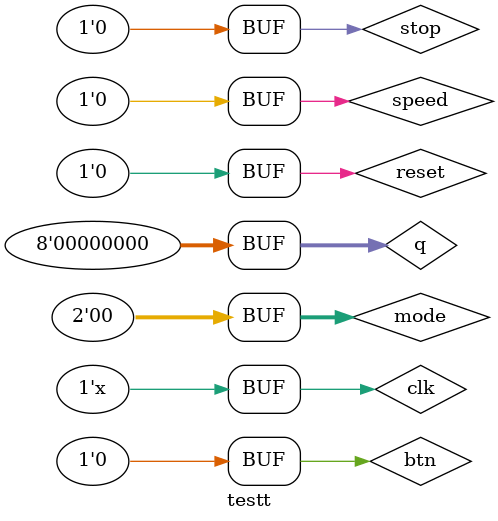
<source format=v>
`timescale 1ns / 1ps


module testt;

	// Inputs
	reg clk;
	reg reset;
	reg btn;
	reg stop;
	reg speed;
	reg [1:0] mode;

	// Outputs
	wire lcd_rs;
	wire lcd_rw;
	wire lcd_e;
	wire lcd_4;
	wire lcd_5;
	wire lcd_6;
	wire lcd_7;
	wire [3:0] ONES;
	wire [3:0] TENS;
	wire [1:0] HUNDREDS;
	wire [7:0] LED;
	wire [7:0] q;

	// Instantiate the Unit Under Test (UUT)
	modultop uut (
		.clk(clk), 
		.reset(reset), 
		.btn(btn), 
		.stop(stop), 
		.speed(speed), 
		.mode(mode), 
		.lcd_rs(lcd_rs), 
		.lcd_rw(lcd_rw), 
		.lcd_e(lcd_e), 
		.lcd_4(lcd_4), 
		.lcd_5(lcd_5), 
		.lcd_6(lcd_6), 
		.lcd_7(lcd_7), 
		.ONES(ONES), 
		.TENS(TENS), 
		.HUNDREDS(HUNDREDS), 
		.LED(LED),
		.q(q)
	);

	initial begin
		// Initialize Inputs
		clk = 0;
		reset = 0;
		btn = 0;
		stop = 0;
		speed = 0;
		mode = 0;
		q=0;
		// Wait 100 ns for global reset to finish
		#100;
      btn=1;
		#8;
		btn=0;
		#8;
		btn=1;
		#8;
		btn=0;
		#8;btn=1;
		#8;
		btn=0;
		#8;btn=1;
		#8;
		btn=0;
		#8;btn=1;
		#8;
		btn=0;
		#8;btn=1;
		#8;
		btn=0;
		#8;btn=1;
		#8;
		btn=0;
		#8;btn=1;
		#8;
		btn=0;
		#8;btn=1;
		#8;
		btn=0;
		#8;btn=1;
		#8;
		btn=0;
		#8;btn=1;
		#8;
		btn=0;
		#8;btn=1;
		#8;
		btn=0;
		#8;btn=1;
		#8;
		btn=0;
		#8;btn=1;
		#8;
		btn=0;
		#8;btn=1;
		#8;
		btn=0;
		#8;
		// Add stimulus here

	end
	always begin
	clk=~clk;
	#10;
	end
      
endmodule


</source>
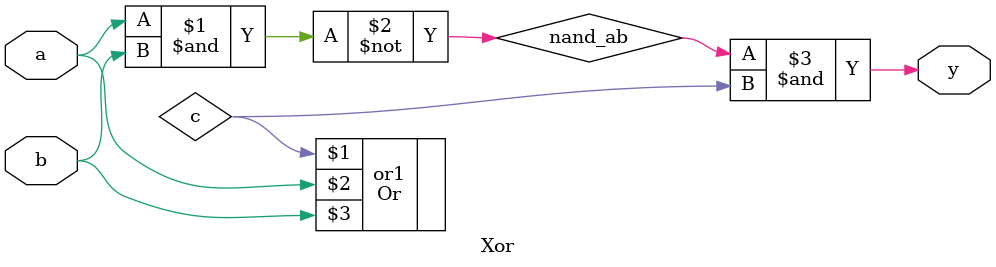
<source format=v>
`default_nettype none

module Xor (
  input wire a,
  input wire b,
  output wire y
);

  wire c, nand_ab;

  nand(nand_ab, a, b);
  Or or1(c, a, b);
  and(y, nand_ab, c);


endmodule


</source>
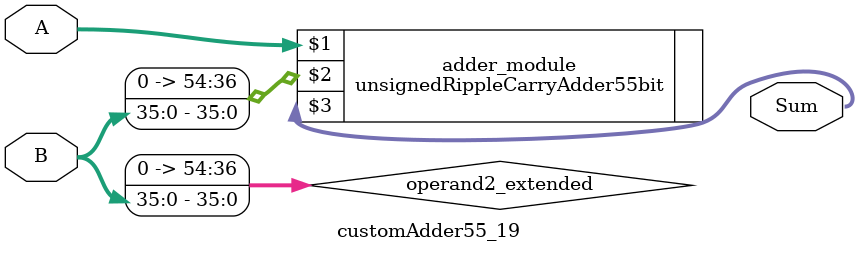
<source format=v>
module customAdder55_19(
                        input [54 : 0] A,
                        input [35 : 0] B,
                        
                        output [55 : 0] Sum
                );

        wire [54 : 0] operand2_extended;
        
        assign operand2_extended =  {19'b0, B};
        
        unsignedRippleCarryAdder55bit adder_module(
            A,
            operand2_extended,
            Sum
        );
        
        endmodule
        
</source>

§

--- Instruction ---
Output exactly the lines from the first line of the records through the line containing "wire [7:0] q;". Leave out every picture.

--- Answer ---
<source format=v>
`timescale 1ns / 1ps


module testt;

	// Inputs
	reg clk;
	reg reset;
	reg btn;
	reg stop;
	reg speed;
	reg [1:0] mode;

	// Outputs
	wire lcd_rs;
	wire lcd_rw;
	wire lcd_e;
	wire lcd_4;
	wire lcd_5;
	wire lcd_6;
	wire lcd_7;
	wire [3:0] ONES;
	wire [3:0] TENS;
	wire [1:0] HUNDREDS;
	wire [7:0] LED;
	wire [7:0] q;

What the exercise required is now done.